Is anyone else experiencing problems after recent automated AWS Aurora MySQL database engine updates? (specifically "5.7.mysql_aurora.2.10.3")
- Over the weekend our web servers started reporting issues and were becoming non-responsive at times.
- Troubleshooting today showed that since Thu morning we have been hitting max_connections=80 regularly on an AWS Aurora database that had been running very-lightly-loaded beforehand.
Further digging showed two step-changes in the DatabaseConnections metric (see plot 1)
- The most recent step change on May 25 corresponds to an automated DB engine upgrade (5.7.mysql_aurora.2.10.3 --> 5.7.mysql_aurora.2.11.2) during the DB instance maintenance window...
- ...and an earlier step-change on May 7 corresponds to an unknown change during an earlier DB cluster maintenance window.
Other factors:
- CPU usage has been impacted only slightly (see plot 2)
- DB queries and usage patterns are unchanged.
- There's nothing particularly interesting in the release-notes for this DB engine update.

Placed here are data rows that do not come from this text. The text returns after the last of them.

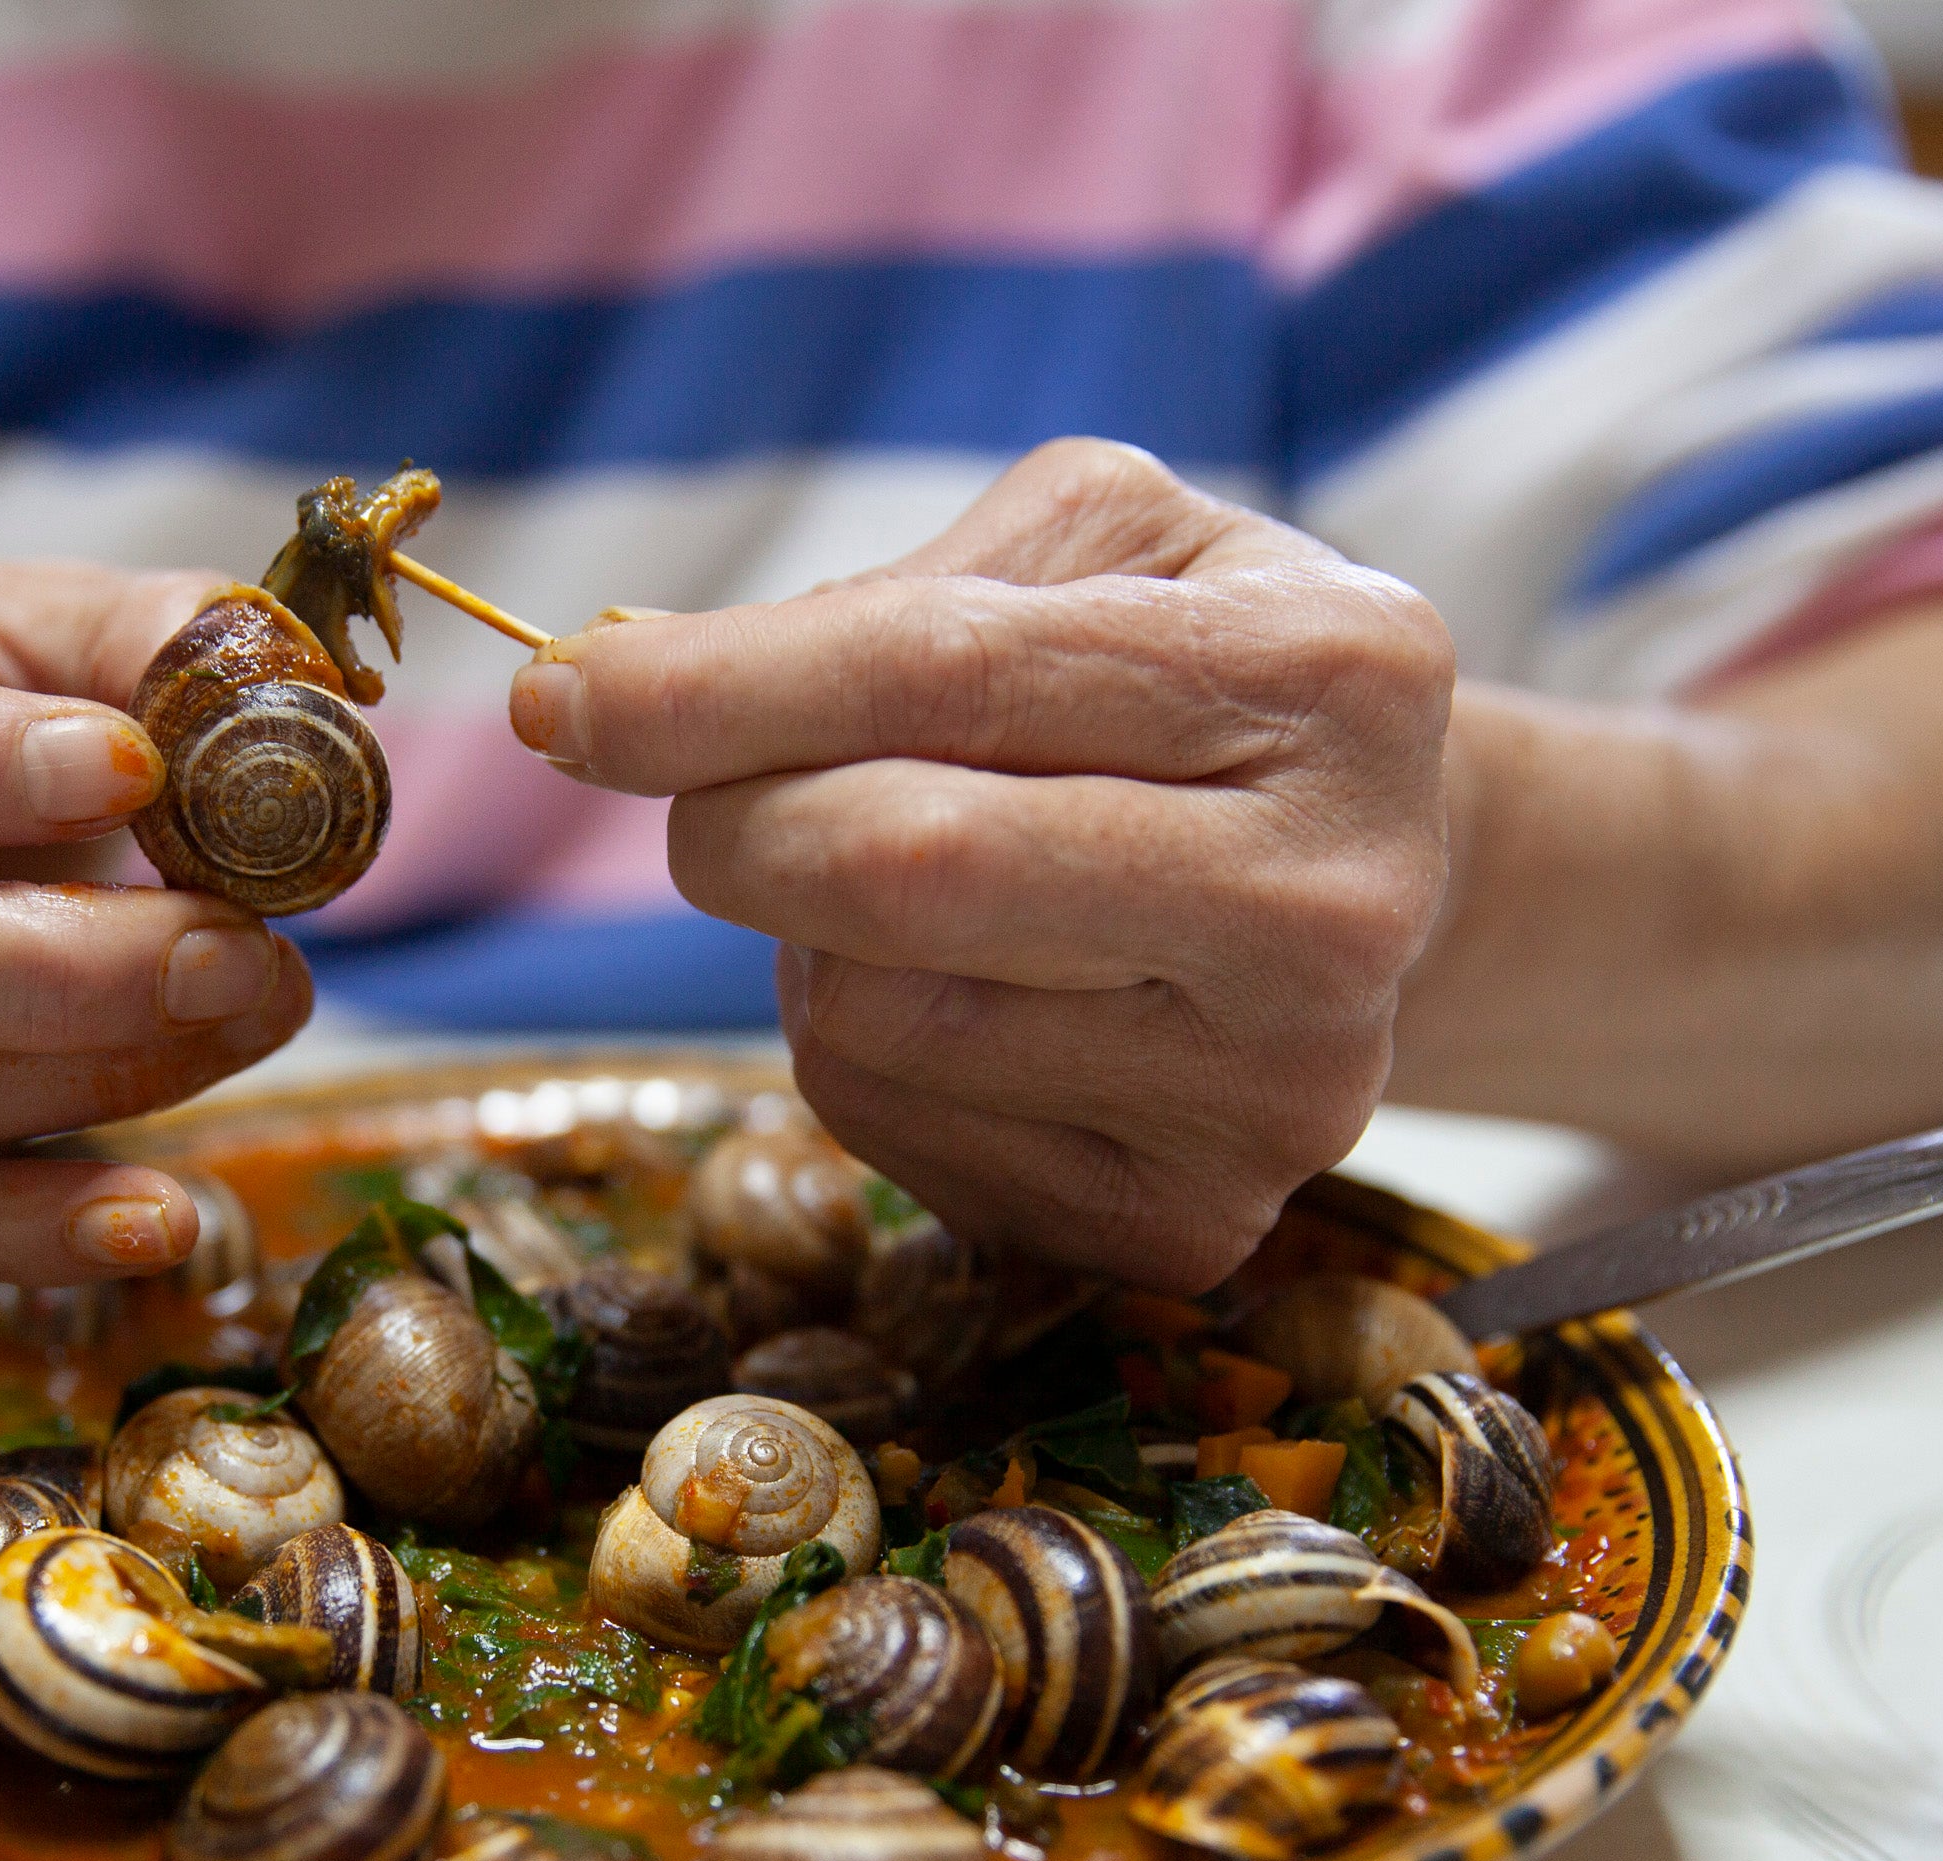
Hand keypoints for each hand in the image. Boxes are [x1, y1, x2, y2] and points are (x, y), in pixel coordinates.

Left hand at [509, 439, 1453, 1292]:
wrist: (1385, 878)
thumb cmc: (1201, 681)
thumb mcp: (1106, 550)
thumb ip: (892, 591)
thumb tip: (623, 688)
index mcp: (1329, 675)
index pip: (946, 676)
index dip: (716, 692)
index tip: (558, 702)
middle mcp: (1329, 902)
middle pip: (899, 870)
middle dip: (736, 821)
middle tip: (711, 799)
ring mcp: (1276, 1094)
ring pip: (870, 1015)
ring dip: (815, 944)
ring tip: (925, 890)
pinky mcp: (1194, 1227)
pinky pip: (896, 1131)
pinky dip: (870, 1052)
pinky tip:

We have put a few workarounds in place, but it looks like something in the recent Aurora MySQL DB engine update is adversely impacting performance, and I'm keen to hear from others who may be experiencing similar issues... and any solutions you may have found.
EDIT 6/6/2023
This Aurora DB seems to have now magically healed itself (ironically during another cluster maintenance window) - see plot below:
Note: based on analysis of our web servers, we had migrated a legacy web server from BlueHost (USA) to AWS (Sydney) to try to cope with the underperforming Aurora instance. This migration was implemented on June 2 and resulted in a step change improvement in performance... but then during the cluster maintenance window on June 4, the DB magically returned to pre-disruption performance once again!
Here's the final before/after profile:
I wish I could find a way to audit what is being done during each Aurora maintenance window!